Data extract: Begin
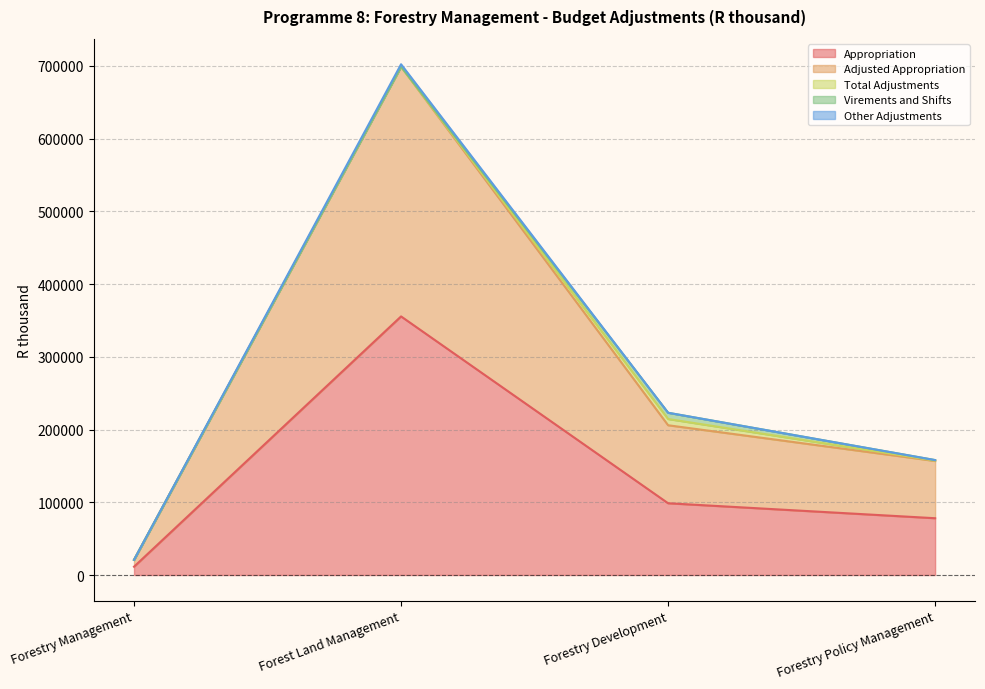

What is the value of the Total Adjustments point at the 4th from the left?

620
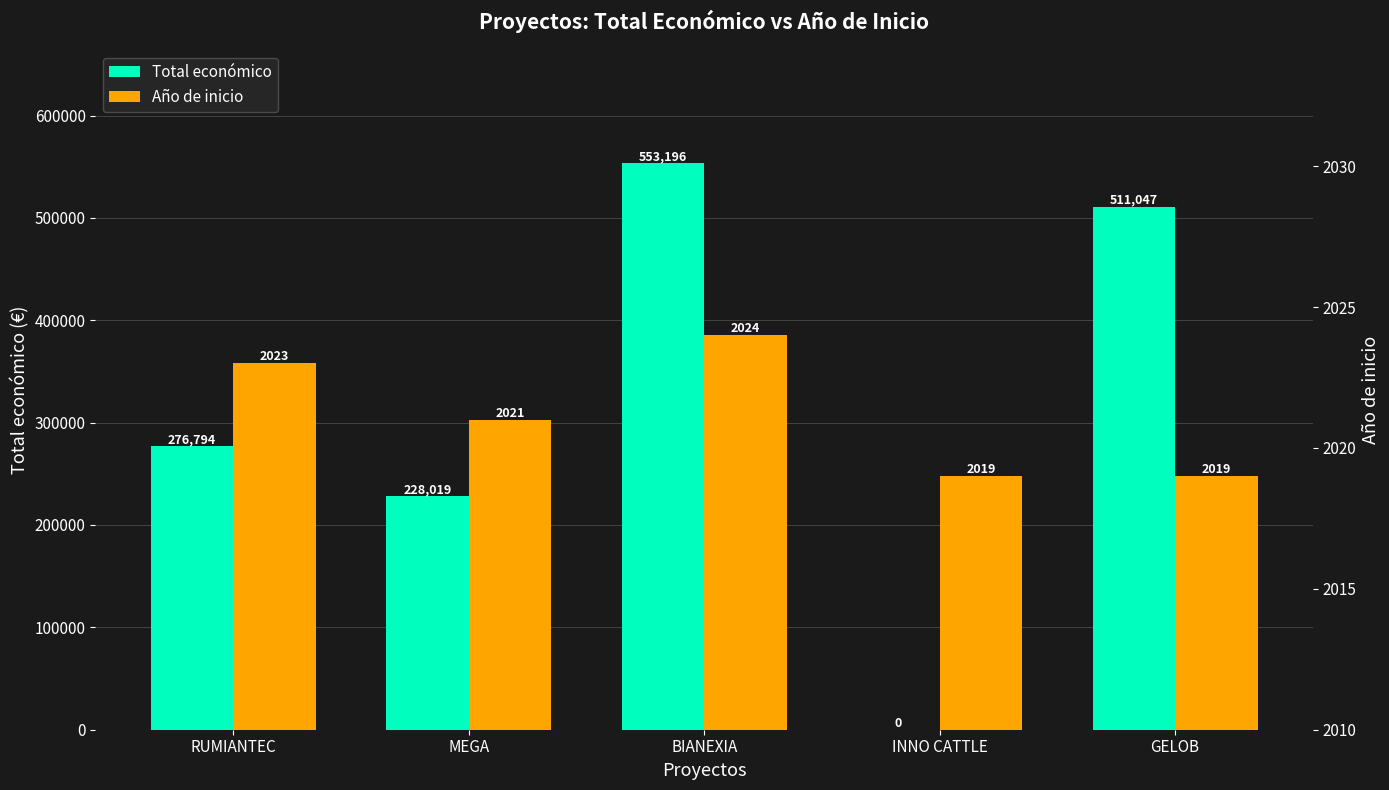

Reading left to right, what are all the values shown in this chart?

Total económico: RUMIANTEC=276794	MEGA=228019	BIANEXIA=553196	INNO CATTLE=0	GELOB=511047
Año de inicio: RUMIANTEC=2023	MEGA=2021	BIANEXIA=2024	INNO CATTLE=2019	GELOB=2019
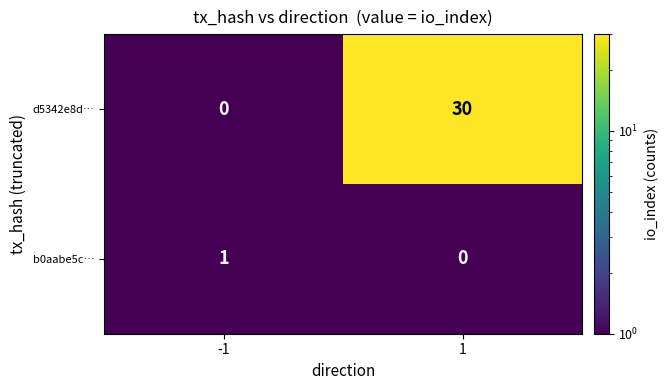

What is the sum of the d5342e8d… values at -1 and 1?

30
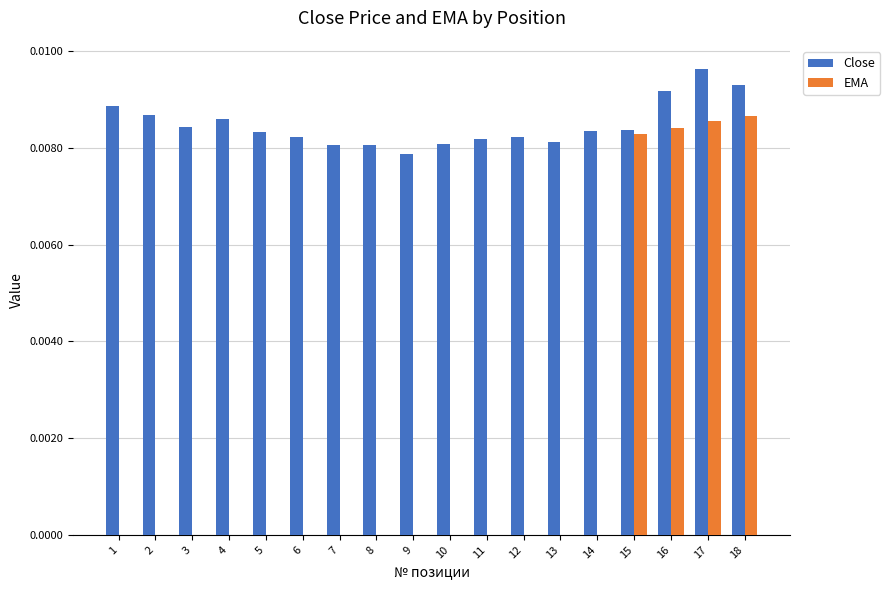

Which series has the largest total across all categories?

Close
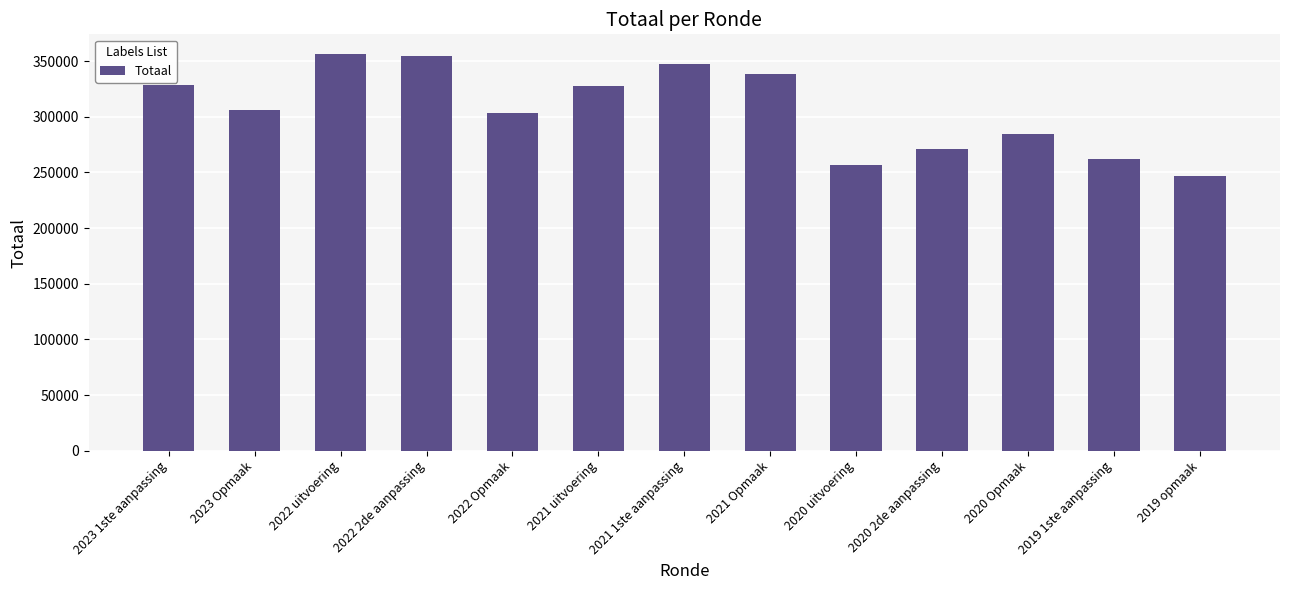

What is the approximate value at 2023 Opmaak, to the nearest 100?

306500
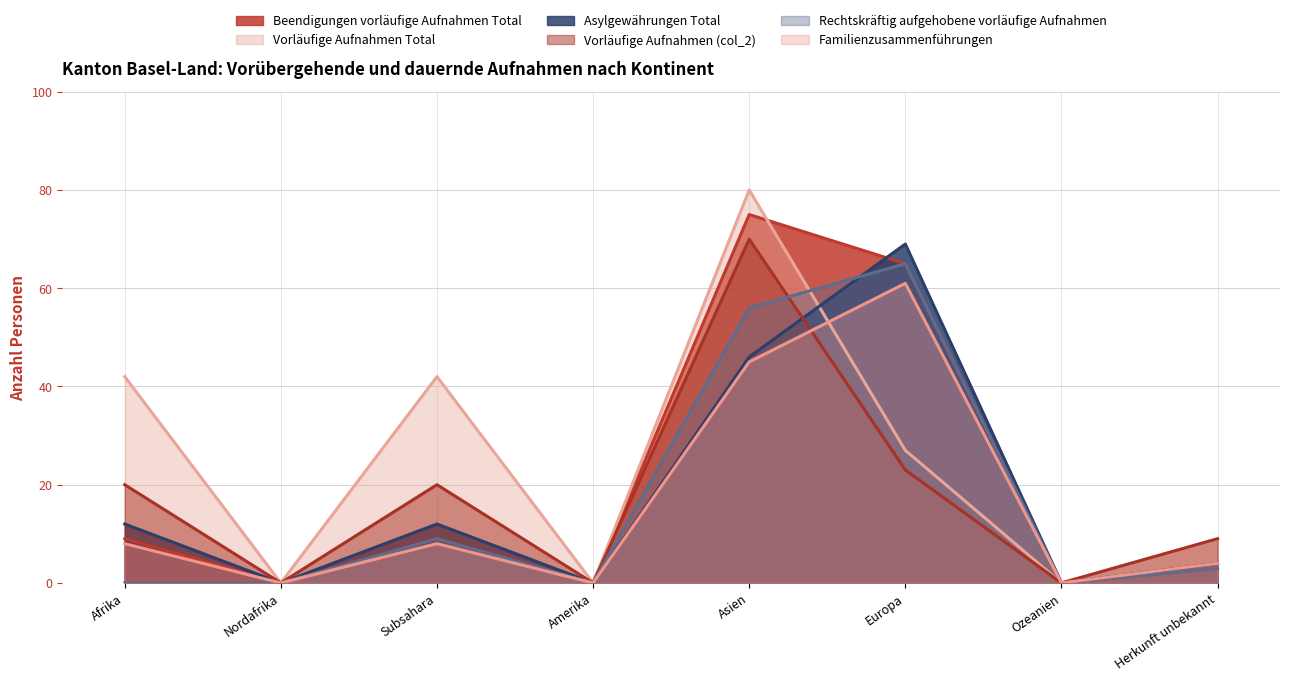

Read the Vorläufige Aufnahmen (col_2) value at Europa, to the nearest 5.

25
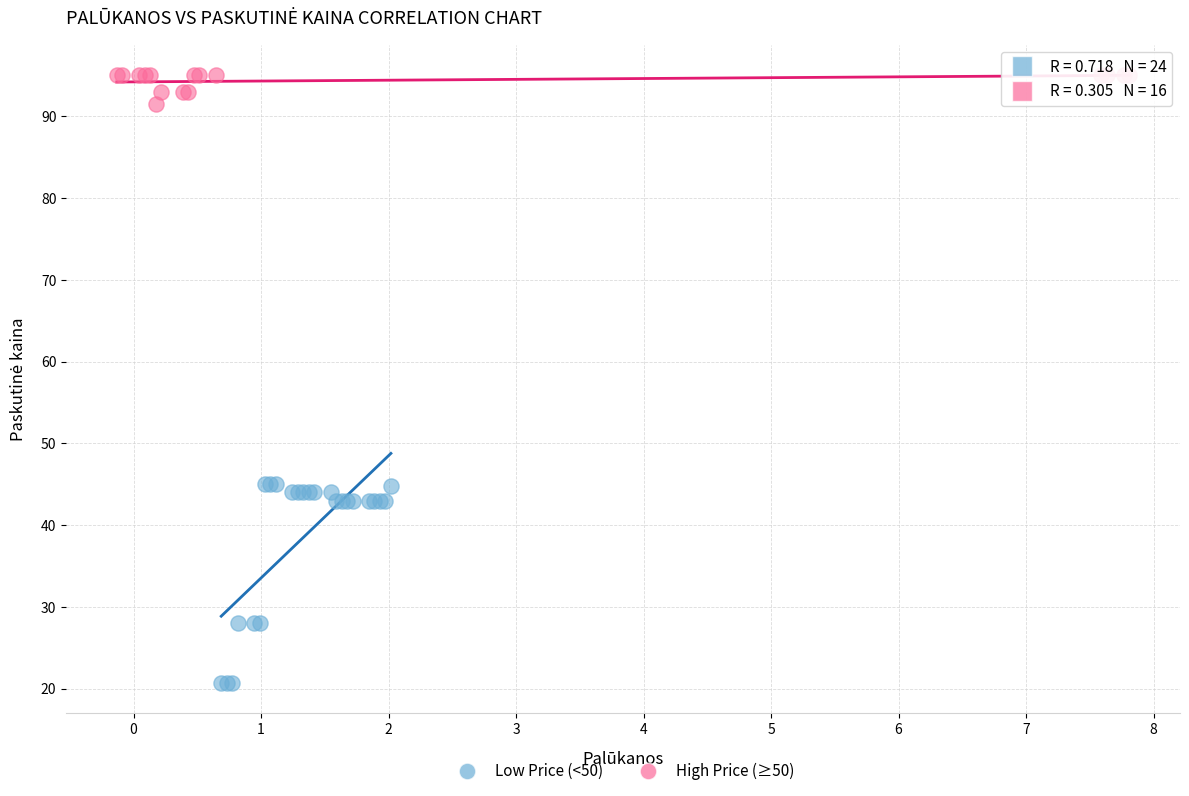

Which series contains the lowest Y value?

Low Price (<50)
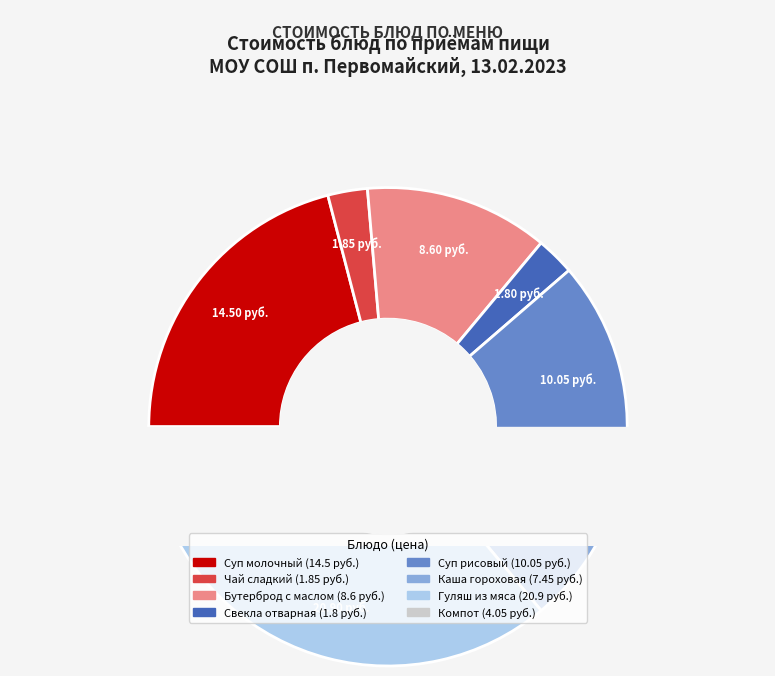

Which slice is the smallest?

Свекла отварная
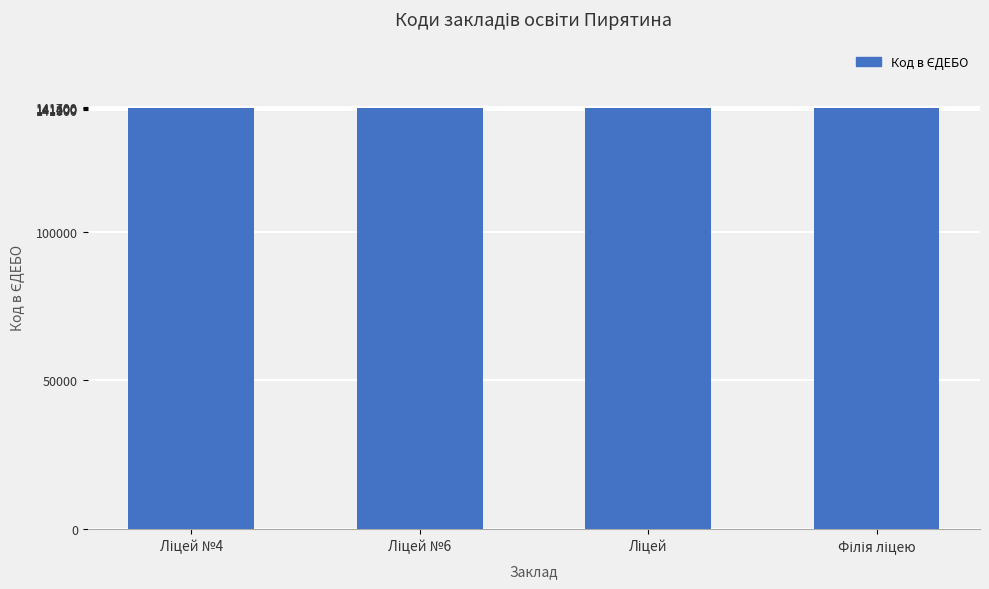

What is the value of the 1st bar from the left?

141660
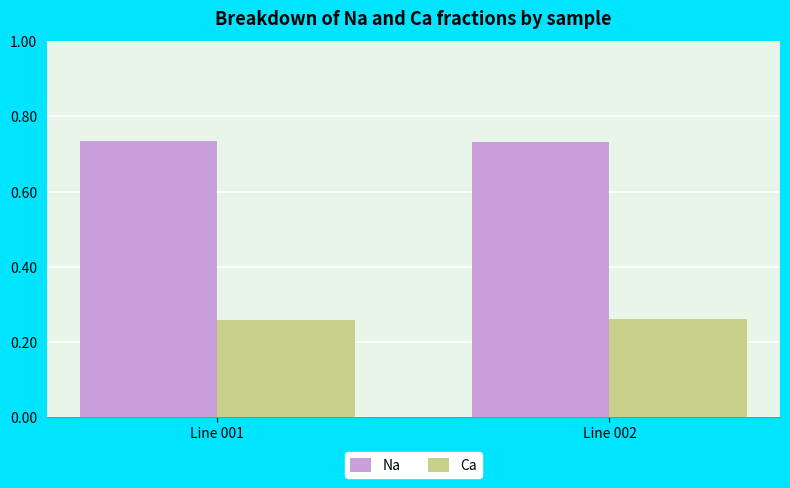

What is the total value across all series at Line 002?

1.0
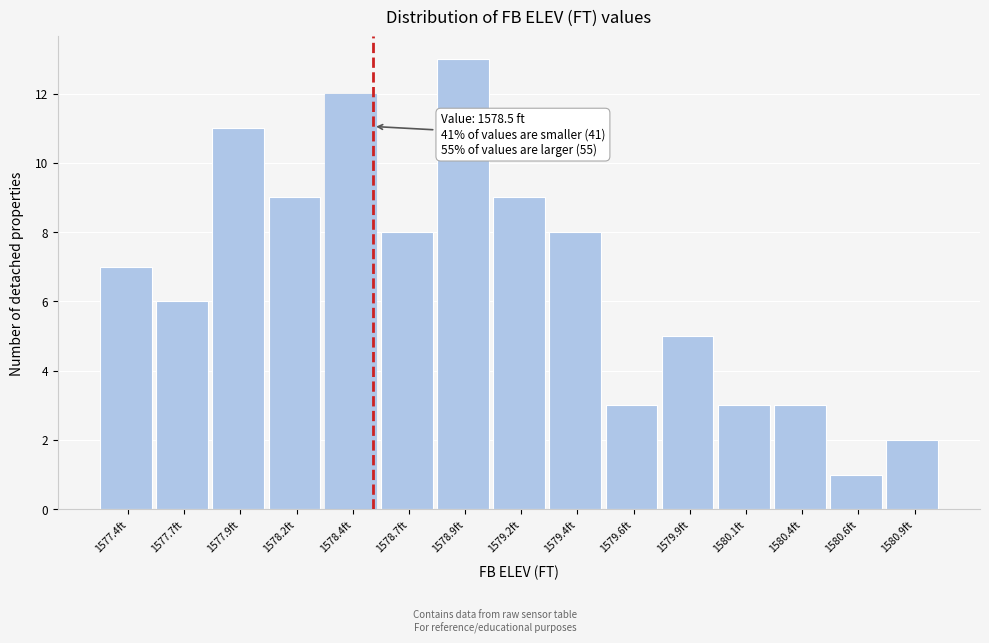

Reading left to right, what are all the values shown in this chart?

7	6	11	9	12	8	13	9	8	3	5	3	3	1	2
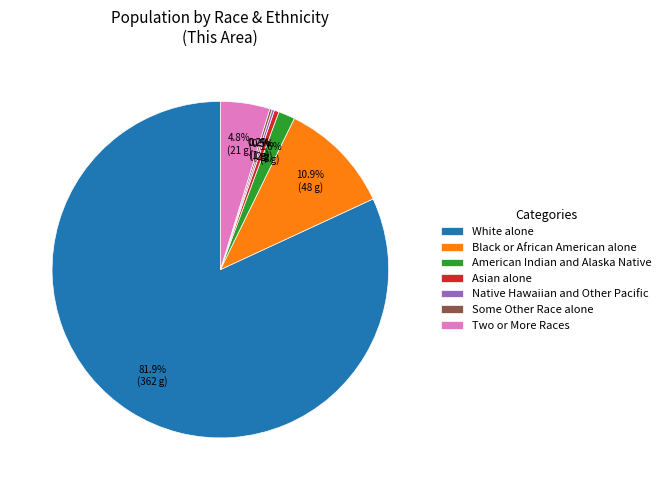

Is White alone the majority of the pie?

Yes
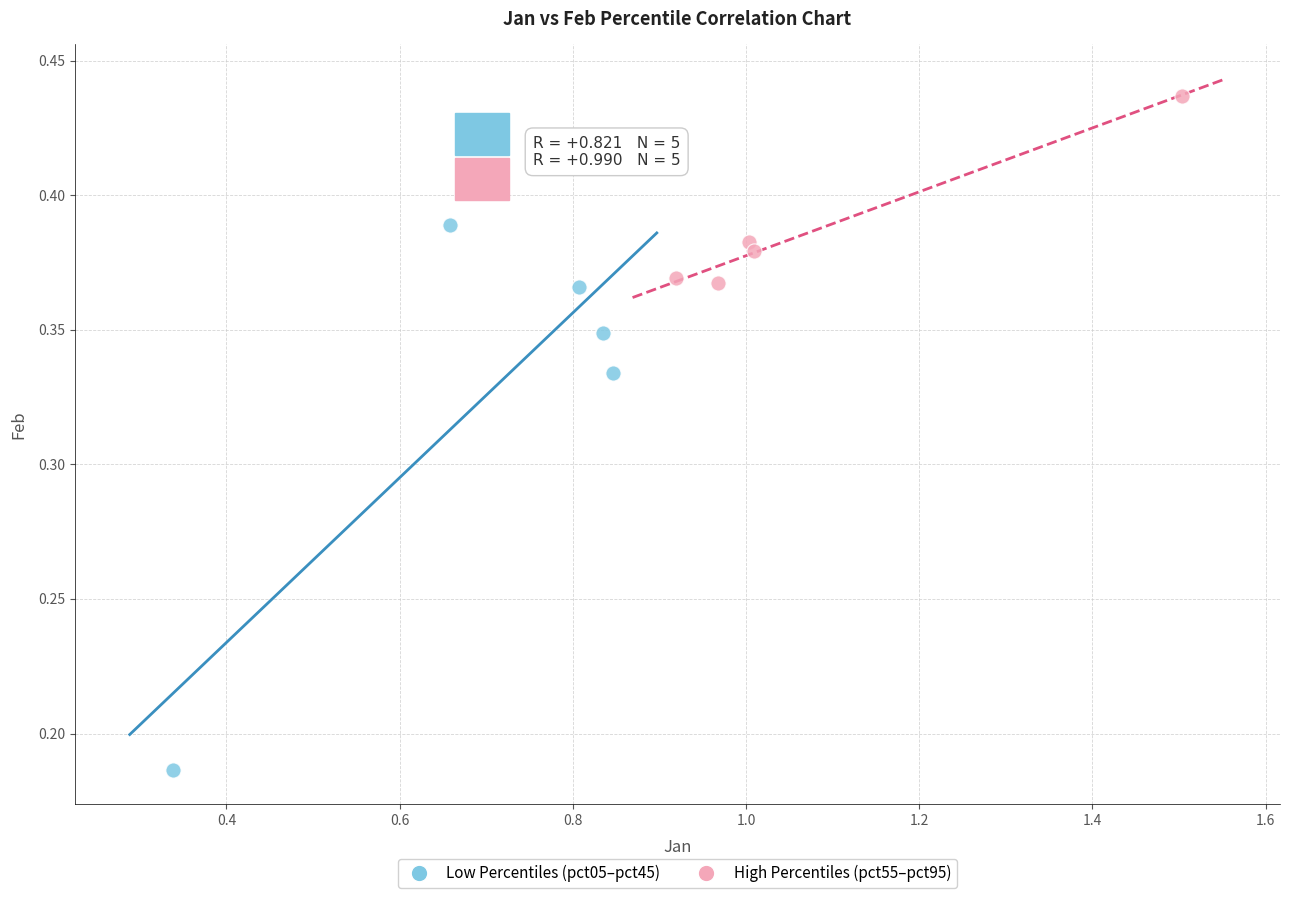

Which series reaches the maximum Y coordinate?

High Percentiles (pct55–pct95)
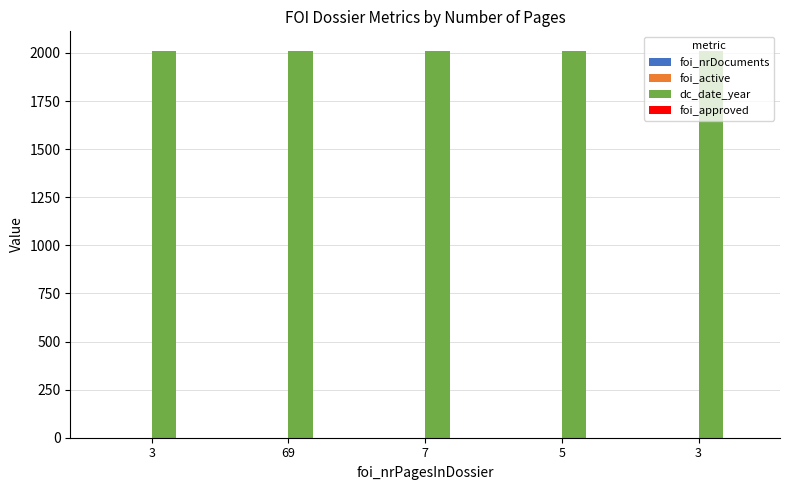

How many series are shown in this chart?

4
Data extract: End
▶ Brief
How many lines in the records above contain the string "left"? Reply with the number alone.

▶ Completed task
4